**EXERCISE BRIEF:** Your task is to repeat exactly the lines below between the line holding "left shoulder: (49, 597, -6)" and the line holding "left wrist: (142, 635, 17)", inclusive, and only those.

(Collected data)
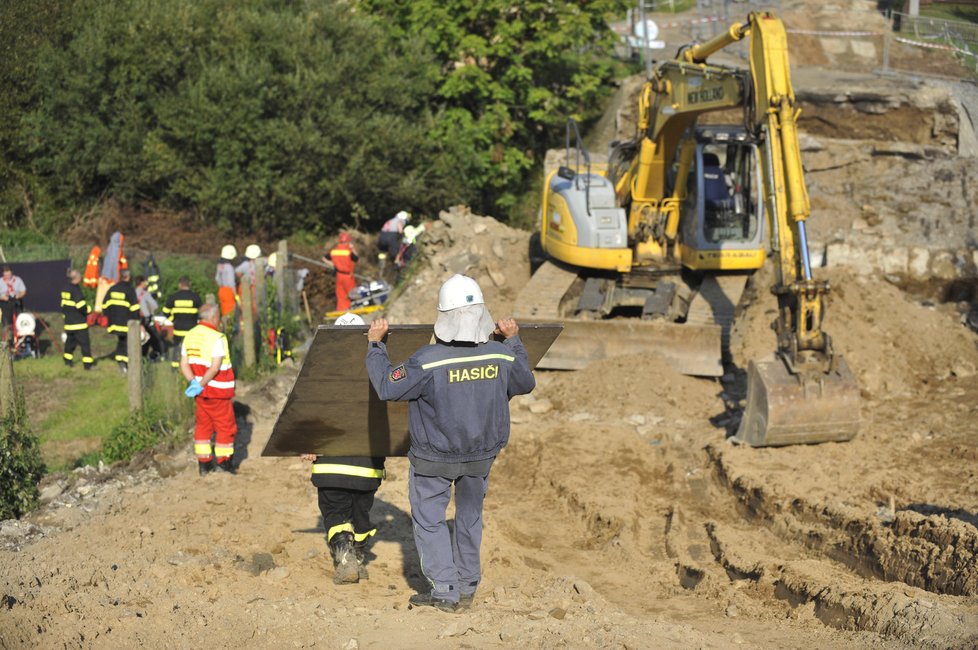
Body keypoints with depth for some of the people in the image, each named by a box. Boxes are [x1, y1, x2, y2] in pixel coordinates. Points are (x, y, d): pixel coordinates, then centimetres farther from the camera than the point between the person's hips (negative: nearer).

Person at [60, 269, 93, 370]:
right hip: (79, 322, -8)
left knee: (70, 341, 20)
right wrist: (88, 309, -2)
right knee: (84, 343, -6)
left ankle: (68, 361, 27)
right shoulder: (76, 290, -17)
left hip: (68, 322, 8)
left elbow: (63, 305, 16)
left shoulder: (65, 290, 9)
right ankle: (88, 363, -8)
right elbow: (81, 306, -21)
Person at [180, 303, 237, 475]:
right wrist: (201, 385, -17)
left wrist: (193, 382, -4)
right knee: (226, 425, 5)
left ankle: (203, 463, 16)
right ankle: (223, 461, 8)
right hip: (217, 390, -7)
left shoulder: (190, 335, 8)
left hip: (201, 390, 7)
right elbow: (215, 367, -23)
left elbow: (184, 364, 5)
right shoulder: (217, 338, -16)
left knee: (203, 424, 14)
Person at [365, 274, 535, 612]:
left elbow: (387, 386, -19)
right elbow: (526, 384, 6)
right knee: (470, 516, 22)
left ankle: (445, 590, 8)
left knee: (429, 520, 12)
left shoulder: (429, 361, -28)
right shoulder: (502, 355, -15)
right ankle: (468, 587, 31)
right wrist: (514, 340, 18)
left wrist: (375, 344, -7)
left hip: (434, 459, -4)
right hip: (482, 454, 4)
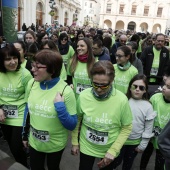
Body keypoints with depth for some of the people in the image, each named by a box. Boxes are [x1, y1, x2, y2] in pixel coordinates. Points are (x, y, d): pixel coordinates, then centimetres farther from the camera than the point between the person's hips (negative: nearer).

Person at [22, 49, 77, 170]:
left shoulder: (65, 91, -24)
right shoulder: (32, 84, -11)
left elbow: (72, 125, -19)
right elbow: (28, 110, 4)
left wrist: (60, 106, -33)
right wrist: (25, 134, 12)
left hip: (56, 144, -3)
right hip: (34, 141, 4)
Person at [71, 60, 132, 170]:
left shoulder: (122, 100, -23)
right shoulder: (83, 96, -18)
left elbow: (127, 128, -12)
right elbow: (77, 120, -2)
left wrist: (113, 151, -15)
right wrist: (75, 142, 4)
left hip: (109, 149, 0)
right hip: (86, 147, 1)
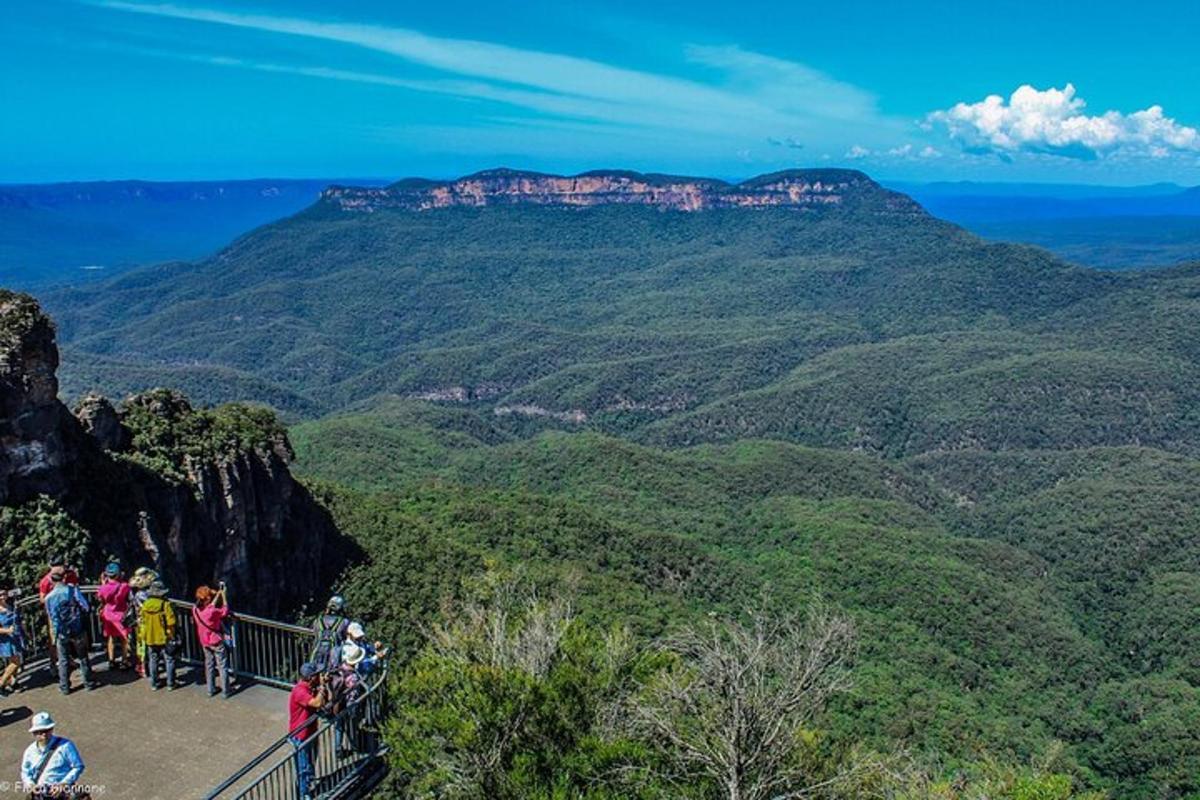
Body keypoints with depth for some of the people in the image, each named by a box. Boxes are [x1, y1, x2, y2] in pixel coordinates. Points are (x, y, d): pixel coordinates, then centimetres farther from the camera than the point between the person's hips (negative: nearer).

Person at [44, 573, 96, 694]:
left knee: (64, 661, 14)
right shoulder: (73, 590, -11)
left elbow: (52, 617, -2)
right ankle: (88, 683, 21)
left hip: (61, 633, 1)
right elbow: (86, 607, -15)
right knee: (83, 658, 14)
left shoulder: (49, 597, -6)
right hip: (78, 630, -1)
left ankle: (64, 687, 20)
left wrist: (54, 635, 13)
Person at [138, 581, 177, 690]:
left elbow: (141, 621, 4)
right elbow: (171, 622, -16)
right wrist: (172, 635, -2)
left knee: (153, 661, 16)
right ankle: (170, 684, 11)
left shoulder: (145, 605, -5)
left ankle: (154, 684, 22)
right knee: (169, 660, 8)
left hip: (150, 638, 4)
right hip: (164, 638, -4)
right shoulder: (165, 604, -18)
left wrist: (142, 635, 17)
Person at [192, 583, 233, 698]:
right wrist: (223, 595, -4)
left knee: (209, 666, 20)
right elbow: (225, 611, -10)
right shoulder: (212, 612, -29)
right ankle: (225, 691, 15)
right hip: (216, 642, -6)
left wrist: (217, 595, 10)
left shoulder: (195, 609, -11)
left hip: (204, 643, 6)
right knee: (223, 667, 8)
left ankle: (211, 690, 29)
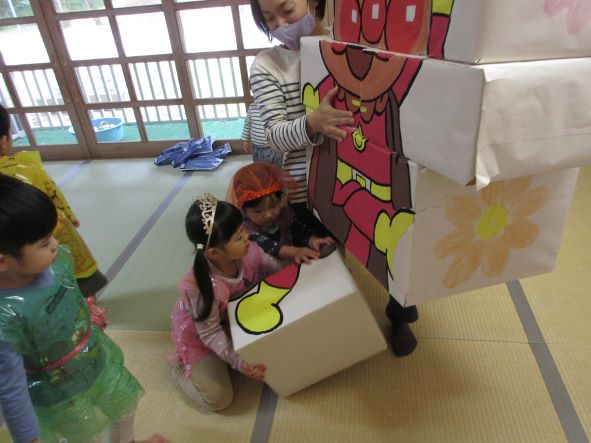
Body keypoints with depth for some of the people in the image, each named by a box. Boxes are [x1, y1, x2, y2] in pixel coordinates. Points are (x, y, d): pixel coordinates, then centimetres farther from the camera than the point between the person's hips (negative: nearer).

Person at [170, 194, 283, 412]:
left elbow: (275, 272, -8)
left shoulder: (248, 251, -27)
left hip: (236, 317, 6)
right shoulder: (199, 286, -40)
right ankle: (181, 364, 18)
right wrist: (238, 362, -37)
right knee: (218, 399, -8)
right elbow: (209, 333, -28)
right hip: (198, 334, -5)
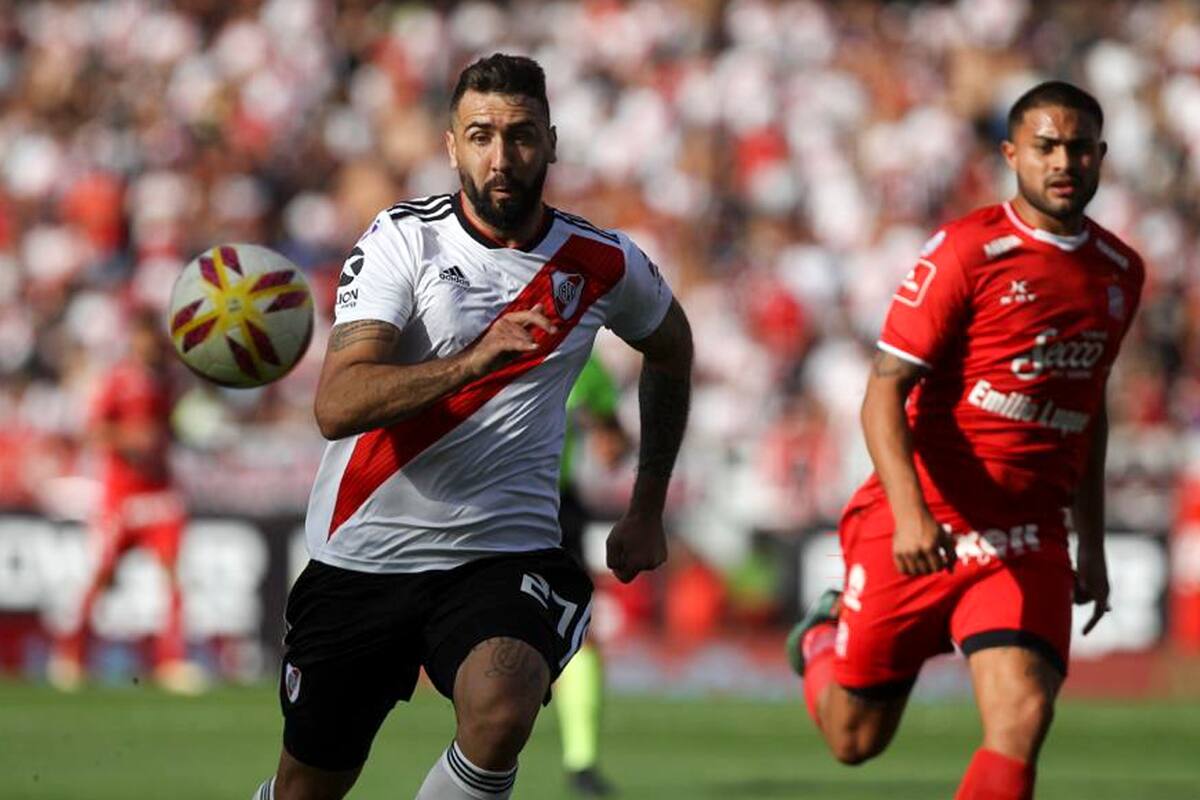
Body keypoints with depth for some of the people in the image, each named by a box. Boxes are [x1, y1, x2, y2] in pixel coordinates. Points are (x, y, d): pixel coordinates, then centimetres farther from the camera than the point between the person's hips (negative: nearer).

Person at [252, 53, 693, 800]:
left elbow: (672, 348, 24)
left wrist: (648, 509, 23)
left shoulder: (602, 263, 0)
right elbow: (337, 405, -20)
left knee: (500, 716, -32)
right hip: (362, 559, 0)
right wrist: (473, 360, -34)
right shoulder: (404, 239, -7)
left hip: (505, 556, 0)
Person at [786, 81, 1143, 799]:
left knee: (1023, 718, -20)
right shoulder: (966, 250, -10)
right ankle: (825, 639, 43)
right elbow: (885, 391, -14)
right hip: (919, 528, -3)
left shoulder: (1121, 272, 9)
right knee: (856, 738, 8)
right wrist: (910, 513, -28)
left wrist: (1092, 543, 23)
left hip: (1029, 539, 4)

**RESPONSE AREA:**
left shoulder: (49, 597, -6)
right hip: (78, 630, -1)
left ankle: (64, 687, 20)
left wrist: (54, 635, 13)
Person at [138, 581, 177, 690]:
left elbow: (141, 621, 4)
right elbow: (171, 622, -16)
right wrist: (172, 635, -2)
left knee: (153, 661, 16)
right ankle: (170, 684, 11)
left shoulder: (145, 605, -5)
left ankle: (154, 684, 22)
right knee: (169, 660, 8)
left hip: (150, 638, 4)
right hip: (164, 638, -4)
right shoulder: (165, 604, -18)
left wrist: (142, 635, 17)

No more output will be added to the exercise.